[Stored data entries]
━━━━━━━━━━━━━━━━━━━━━━━━━━━━━━

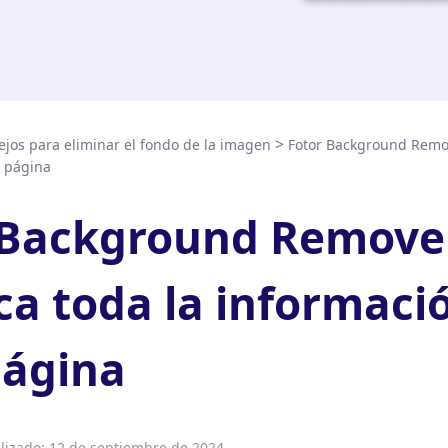
>
jos para eliminar el fondo de la imagen
Fotor Background Remov
 página
 Background Remove
ca toda la informaci
ágina
lizado:
12 de septiembre de 2024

━━━━━━━━━━━━━━━━━━━━━━━━━━━━━━

What needs to be done:
Could you write out, exactly, each line of the data above from the one containing "Fotor Background Remov" through the last, including both?

Response for this exercise:
Fotor Background Remov
 página
 Background Remove
ca toda la informaci
ágina
lizado:
12 de septiembre de 2024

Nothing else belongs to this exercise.